At a Glance
- Bawe Private Island redefines seclusion with 70 villas and personalized butler service.
- Guests enjoy oceanfront dining, coral dives, and yoga facing the sunrise.
- Sustainability anchors the resort, with solar power and locally crafted architecture.
Bawe Private Island, an island of over 30 hectares boasting only 70 exclusive villas, isn’t the kind of place you stumble upon; it’s the kind you hear about in quiet circles, whispered between people who travel often enough to value silence.
A short boat ride from Stone Town, the island floats in the Indian Ocean like a secret you’re not supposed to tell. White sand wraps around it in thin ribbons, palms lean toward the water, and time doesn’t seem to matter much here.

For years, Bawe was just a name on old maps, an untouched speck in the Zanzibar archipelago. Then in 2024, The Cocoon Collection, known for its polished resorts across the Indian Ocean, reopened it with a simple but rare idea: one island, one resort. No crowds. No noise. Just privacy and the slow comfort of being completely out of reach.
An island life of luxury, unhurried
Bawe’s seventy villas are scattered across the island, each with its own pool and view that doesn’t need a filter. The roofs are thatched, the walls breathe in sea air, and the colors melt into the sand and sky. Inside, sunlight finds its way through wooden slats, and nothing feels out of place.

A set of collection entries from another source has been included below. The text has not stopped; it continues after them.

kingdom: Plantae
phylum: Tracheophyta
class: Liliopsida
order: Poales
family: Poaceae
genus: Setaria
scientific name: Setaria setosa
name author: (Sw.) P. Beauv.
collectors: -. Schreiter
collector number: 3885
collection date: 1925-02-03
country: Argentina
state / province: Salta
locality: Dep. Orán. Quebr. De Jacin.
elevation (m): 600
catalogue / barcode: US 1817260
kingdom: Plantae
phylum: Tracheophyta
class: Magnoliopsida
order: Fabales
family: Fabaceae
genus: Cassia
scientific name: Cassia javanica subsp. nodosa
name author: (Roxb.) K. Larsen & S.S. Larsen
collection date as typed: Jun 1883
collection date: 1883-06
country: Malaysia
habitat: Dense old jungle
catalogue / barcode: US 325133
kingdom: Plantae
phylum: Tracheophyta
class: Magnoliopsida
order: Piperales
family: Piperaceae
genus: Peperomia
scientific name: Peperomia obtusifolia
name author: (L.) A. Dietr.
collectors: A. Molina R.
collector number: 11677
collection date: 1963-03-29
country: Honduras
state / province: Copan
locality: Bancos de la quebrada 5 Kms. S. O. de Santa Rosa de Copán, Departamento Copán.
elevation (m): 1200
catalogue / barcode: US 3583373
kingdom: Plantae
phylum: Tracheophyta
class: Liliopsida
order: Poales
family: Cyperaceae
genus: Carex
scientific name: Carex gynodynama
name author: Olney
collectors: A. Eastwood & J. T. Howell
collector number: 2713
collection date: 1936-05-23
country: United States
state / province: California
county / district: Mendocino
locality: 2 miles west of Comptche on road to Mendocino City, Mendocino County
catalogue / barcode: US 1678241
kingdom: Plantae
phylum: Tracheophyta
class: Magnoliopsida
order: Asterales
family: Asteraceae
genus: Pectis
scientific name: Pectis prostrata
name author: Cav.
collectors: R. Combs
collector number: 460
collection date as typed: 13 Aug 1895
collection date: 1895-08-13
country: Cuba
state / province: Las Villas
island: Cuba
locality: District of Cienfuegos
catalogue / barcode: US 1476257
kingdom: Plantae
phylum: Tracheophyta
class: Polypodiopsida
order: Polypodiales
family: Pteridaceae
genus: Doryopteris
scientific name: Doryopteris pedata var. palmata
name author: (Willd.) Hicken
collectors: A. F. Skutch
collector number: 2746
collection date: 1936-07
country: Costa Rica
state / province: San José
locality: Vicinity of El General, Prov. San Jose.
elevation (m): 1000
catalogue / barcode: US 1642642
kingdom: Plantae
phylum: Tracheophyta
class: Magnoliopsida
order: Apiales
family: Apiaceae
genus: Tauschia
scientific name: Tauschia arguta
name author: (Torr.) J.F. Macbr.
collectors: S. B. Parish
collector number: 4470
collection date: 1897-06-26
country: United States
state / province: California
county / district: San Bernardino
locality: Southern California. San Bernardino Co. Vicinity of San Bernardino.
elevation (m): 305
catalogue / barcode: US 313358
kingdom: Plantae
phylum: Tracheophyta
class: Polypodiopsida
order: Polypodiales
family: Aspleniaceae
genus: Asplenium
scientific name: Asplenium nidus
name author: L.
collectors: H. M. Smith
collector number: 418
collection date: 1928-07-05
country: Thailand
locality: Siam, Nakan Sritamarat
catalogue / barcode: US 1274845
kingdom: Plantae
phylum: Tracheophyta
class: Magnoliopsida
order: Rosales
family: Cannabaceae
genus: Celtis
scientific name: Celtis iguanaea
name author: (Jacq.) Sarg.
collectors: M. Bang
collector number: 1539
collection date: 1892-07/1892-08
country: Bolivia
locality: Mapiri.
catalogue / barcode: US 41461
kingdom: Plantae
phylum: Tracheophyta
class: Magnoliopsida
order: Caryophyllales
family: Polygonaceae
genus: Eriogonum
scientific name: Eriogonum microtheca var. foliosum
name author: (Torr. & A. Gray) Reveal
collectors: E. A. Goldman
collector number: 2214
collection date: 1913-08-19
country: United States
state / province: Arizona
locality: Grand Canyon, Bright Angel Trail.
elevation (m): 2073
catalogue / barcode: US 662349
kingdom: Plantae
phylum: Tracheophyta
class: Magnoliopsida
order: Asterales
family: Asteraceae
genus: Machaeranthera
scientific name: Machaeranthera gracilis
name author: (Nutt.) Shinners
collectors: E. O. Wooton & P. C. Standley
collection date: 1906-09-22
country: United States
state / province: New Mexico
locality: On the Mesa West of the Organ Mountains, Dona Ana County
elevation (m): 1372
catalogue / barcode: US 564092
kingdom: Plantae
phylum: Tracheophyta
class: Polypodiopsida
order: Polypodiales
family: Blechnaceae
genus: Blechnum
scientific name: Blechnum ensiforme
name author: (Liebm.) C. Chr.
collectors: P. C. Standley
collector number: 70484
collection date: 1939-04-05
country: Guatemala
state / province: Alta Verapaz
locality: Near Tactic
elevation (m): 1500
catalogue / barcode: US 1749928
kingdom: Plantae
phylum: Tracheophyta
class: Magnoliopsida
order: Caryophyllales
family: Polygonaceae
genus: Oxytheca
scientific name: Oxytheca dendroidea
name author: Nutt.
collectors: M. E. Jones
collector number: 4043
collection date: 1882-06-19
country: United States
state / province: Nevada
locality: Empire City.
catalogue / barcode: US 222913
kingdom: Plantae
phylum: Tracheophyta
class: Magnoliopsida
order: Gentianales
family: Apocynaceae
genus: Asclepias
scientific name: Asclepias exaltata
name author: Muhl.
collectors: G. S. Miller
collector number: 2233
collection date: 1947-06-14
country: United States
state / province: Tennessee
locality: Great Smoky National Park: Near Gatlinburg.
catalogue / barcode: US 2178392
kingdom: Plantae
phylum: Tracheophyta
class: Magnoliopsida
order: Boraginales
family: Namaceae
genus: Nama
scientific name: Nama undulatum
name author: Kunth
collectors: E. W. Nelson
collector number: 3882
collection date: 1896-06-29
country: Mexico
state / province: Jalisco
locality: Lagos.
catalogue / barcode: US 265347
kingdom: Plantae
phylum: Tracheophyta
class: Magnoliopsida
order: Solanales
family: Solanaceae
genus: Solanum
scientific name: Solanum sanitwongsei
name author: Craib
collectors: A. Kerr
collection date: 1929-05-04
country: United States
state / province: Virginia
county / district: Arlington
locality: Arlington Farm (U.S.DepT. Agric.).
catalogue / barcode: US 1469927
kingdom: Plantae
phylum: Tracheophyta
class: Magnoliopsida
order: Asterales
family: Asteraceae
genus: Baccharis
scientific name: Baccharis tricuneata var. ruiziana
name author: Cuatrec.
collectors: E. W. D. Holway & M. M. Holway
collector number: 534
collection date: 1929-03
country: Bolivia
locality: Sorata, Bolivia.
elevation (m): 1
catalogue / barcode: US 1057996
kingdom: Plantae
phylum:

Every guest gets a personal butler, though they don’t hover, they just seem to know when to appear. Breakfast shows up on the terrace without a word. A massage is arranged before you even ask. At sunset, a dhow waits by the shore as if it’s part of the day’s plan.

Days stretch long here. Mornings begin with the sound of waves instead of alarms. You might slip into the water for a swim, drift over coral gardens, or take a paddleboard toward the reef. The marine life is alive and unbothered, schools of fish scatter at your shadow, and sea turtles move with a kind of lazy grace.

Some guests fly in by helicopter. From above, the water turns from deep blue to a green so clear it feels unreal. Landing is like stepping into another rhythm. By night, lanterns line the walkways and the open-air bar turns into a soft-lit gathering spot where nobody talks loudly.
Food, simply done
Meals on Bawe are never rushed. The main restaurant faces the ocean, no walls, no pretense. Menus change every day, built around whatever the fishermen bring in that morning. Think grilled lobster, coconut curry, fresh mango. The chefs weave Zanzibar’s spice trails with Mediterranean and Asian touches, but never too much of anything.

Private dinners can happen almost anywhere — by the pool, in a cove, under the stars. The spa is small, quiet, hidden among palm trees, using oils made from island plants. And at sunrise, yoga mats face the sea, where the only sound is the wind brushing through leaves.
What makes it different
Bawe’s luxury is space, space to breathe, to think, or not to think at all. With no outside visitors, only seventy villas, and no schedule to keep, it draws a particular crowd: executives, artists, royals, people who live public lives but come here to disappear for a while.

You can land in Zanzibar, board a speedboat, and in less than half an hour feel like you’ve dropped off the edge of the world.
A mindful paradise
The island’s exclusivity doesn’t cut it off from its surroundings. Many of the staff are local, and much of what you see, from furniture to fabrics, was crafted in Zanzibar.

Solar panels power parts of the resort, waste is composted on the island, and even the architecture was designed to leave the coral untouched. It’s quiet luxury with a conscience.
Bawe Private Island isn’t about doing much. It’s about being somewhere that reminds you what silence feels like. The sea meets the sky, days blend into each other, and the modern world fades to the background.
For some, it’s an escape. For others, it’s a way back — to themselves, to stillness, to that easy rhythm that the world keeps trying to take away.